*REQUEST*
Extract every line of the material below that contains the string "region".

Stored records
|---|

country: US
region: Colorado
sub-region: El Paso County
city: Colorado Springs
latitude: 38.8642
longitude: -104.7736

|---|

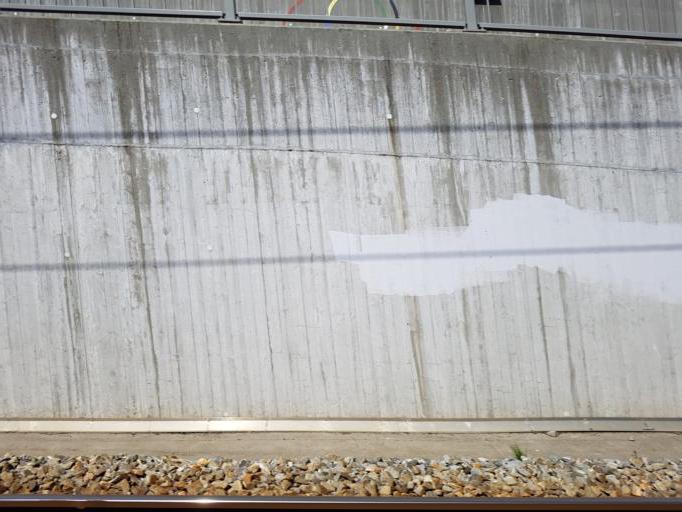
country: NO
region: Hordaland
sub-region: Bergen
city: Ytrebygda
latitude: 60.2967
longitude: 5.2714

|---|

*RIGHT ANSWER*
region: Colorado
sub-region: El Paso County
region: Hordaland
sub-region: Bergen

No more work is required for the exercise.